Os pais das crianças inscrevem os filhos numa escola pública em regime doméstico. A Escola dos Gambozinos só aceita 50 alunos, no máximo. Não é feita qualquer selecção artística à entrada. "A diferença torna-se complementaridade". As crianças entram e no final de cada ciclo vão à escola pública fazer os respectivos exames. Das 9:00 às 16:00, o programa inclui as disciplinas do ensino regular, mais Filosofia, e várias expressões artísticas. Música, dança, piano, guitarra, expressão plástica. Tudo começou há alguns anos com uma hora e meia depois das aulas. E se era possível fazer muita coisa nesse tempo, o que daria para realizar se o horário fosse alargado e a organização repensada. "A música era um pretexto para se fazerem outras aprendizagens", diz Rui Pereira. Hoje, todas as terças-feiras depois das aulas, os professores juntam-se para conversar, partilhar pontos de vista, analisar estratégias, criar e sugerir.
Maria João, Jonita, veio directamente do Ensino Superior para a Escola dos Gambozinos. Os filhos estavam na música e a professora de Matemática ficava encantada com o material colorido sobre a disciplina dos números que via colado às paredes das salas. Falou com a Direcção e começou por orientar actividades de Matemática durante hora e meia, todas as quintas-feiras. Neste momento, é professora "residente". "É um desafio lidar com estas idades." Sete é o número máximo de alunos que tem numa sala e isso permite-lhe pegar no grupo e levá-lo para a rua ou para um jardim, quando quer explicar a matéria com exemplos mais práticos.
Desconstruir lugares-comuns
O lema dos Gambozinos é uma frase de Regina Guimarães. "Tantas maneiras de ver e viver." "E as crianças percebem isso melhor do que nós", assegura Rui Pereira. Neste momento, os Gambozinos andam envolvidos no projecto "A Terra é um condomínio". É o tema anual. E mergulhados na realização de um filme, que envolve a Área de Projecto e a Filosofia. "A pobreza é uma violação dos direitos humanos" é o ponto de partida. "Vamos filmar a pobreza de espírito." Há três perguntas a que os alunos terão de responder perante as câmaras. De que maneira é que se é pobre? O que ser pobre faz ser a quem o é? De que maneira é que nós sendo pobres somos pobres também? Pretende-se pluralidade de visões e desconstrução de lugares-comuns.
Os alunos saem dos Gambozinos e vão para o ensino regular. "Geralmente são bem-sucedidos. A exigência técnica nesta escola é muito elevada", sublinha Rui Pereira.
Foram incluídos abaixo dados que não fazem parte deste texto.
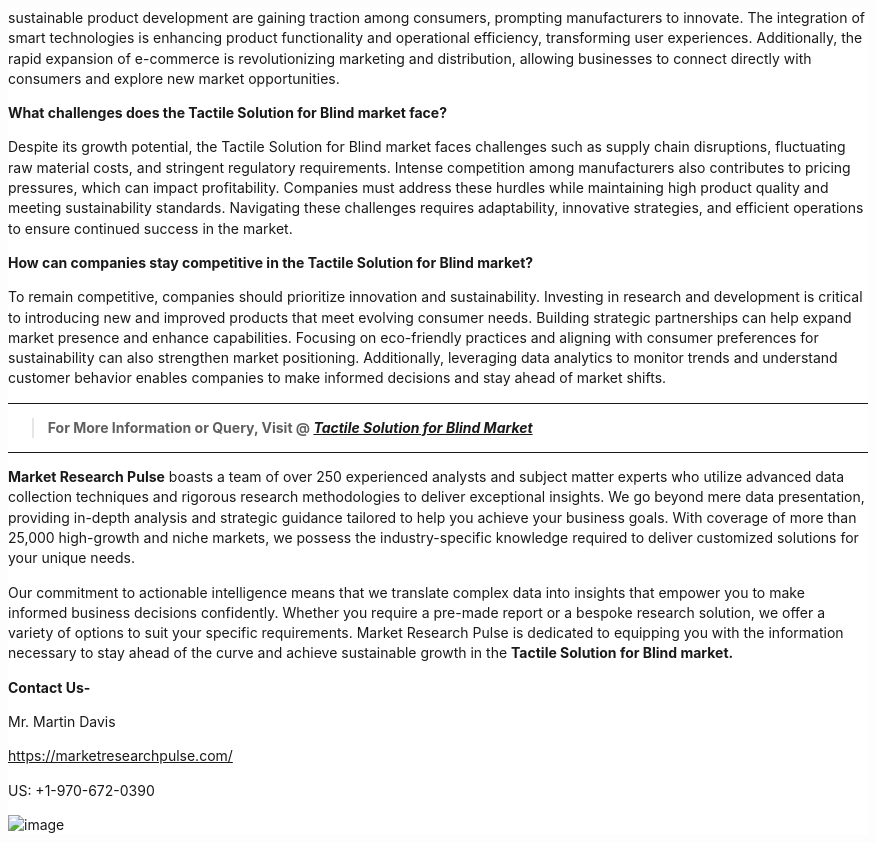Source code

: sustainable product development are gaining traction among consumers, prompting manufacturers to innovate. The integration of smart technologies is enhancing product functionality and operational efficiency, transforming user experiences. Additionally, the rapid expansion of e-commerce is revolutionizing marketing and distribution, allowing businesses to connect directly with consumers and explore new market opportunities.</p><p><strong>What challenges does the Tactile Solution for Blind market face?</strong></p><p>Despite its growth potential, the Tactile Solution for Blind market faces challenges such as supply chain disruptions, fluctuating raw material costs, and stringent regulatory requirements. Intense competition among manufacturers also contributes to pricing pressures, which can impact profitability. Companies must address these hurdles while maintaining high product quality and meeting sustainability standards. Navigating these challenges requires adaptability, innovative strategies, and efficient operations to ensure continued success in the market.</p><p><strong>How can companies stay competitive in the Tactile Solution for Blind market?</strong></p><p>To remain competitive, companies should prioritize innovation and sustainability. Investing in research and development is critical to introducing new and improved products that meet evolving consumer needs. Building strategic partnerships can help expand market presence and enhance capabilities. Focusing on eco-friendly practices and aligning with consumer preferences for sustainability can also strengthen market positioning. Additionally, leveraging data analytics to monitor trends and understand customer behavior enables companies to make informed decisions and stay ahead of market shifts.</p><hr /><blockquote><p><strong>For More Information or Query, Visit @&nbsp;<em><a href="https://marketresearchpulse.com/report/9093/tactile-solution-for-blind-market?utm_source=Linkedin&utm_medium=0117">Tactile Solution for Blind Market</a></em></strong></p></blockquote><hr /><p><strong>Market Research Pulse</strong> boasts a team of over 250 experienced analysts and subject matter experts who utilize advanced data collection techniques and rigorous research methodologies to deliver exceptional insights. We go beyond mere data presentation, providing in-depth analysis and strategic guidance tailored to help you achieve your business goals. With coverage of more than 25,000 high-growth and niche markets, we possess the industry-specific knowledge required to deliver customized solutions for your unique needs.</p><p>Our commitment to actionable intelligence means that we translate complex data into insights that empower you to make informed business decisions confidently. Whether you require a pre-made report or a bespoke research solution, we offer a variety of options to suit your specific requirements. Market Research Pulse is dedicated to equipping you with the information necessary to stay ahead of the curve and achieve sustainable growth in the <strong>Tactile Solution for Blind market.</strong></p><p><strong>Contact Us-</strong></p><p>Mr. Martin Davis</p><p>https://marketresearchpulse.com/</p><p>US: +1-970-672-0390</p>
![image](https://github.com/user-attachments/assets/e93715c2-d53f-41dd-b641-b110ae7c1bb5)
Uma das dificuldades poderá ser a dimensão do grupo que estica fora dos Gambozinos, que só funciona em pequena escala. De qualquer forma, a ligação à escola pública é incentivada, há iniciativas em comum e os Gambozinos fazem questão de se misturarem com a sociedade. Não poderia ser de outra forma.
A associação cultural que conduz a Escola dos Gambozinos nasceu em 1975. Manuel António Pina, jornalista e escritor, ajudou ao seu nascimento e ainda hoje é um dos principais consultores da associação sem fins lucrativos. A actividade tem sido intensa: mais de 10 álbuns gravados. O primeiro, chamado "Berlindes", foi gravado em 1983 e contou com a participação de Sérgio Godinho. Mas houve muitos outros. José Mário Branco, Amélia Muge, Pedro Burmester, Fausto Neves também por ali passaram e deixaram a sua marca. As fotos a preto e branco presentes em várias salas ajudam a contar a história dos Gambozinos.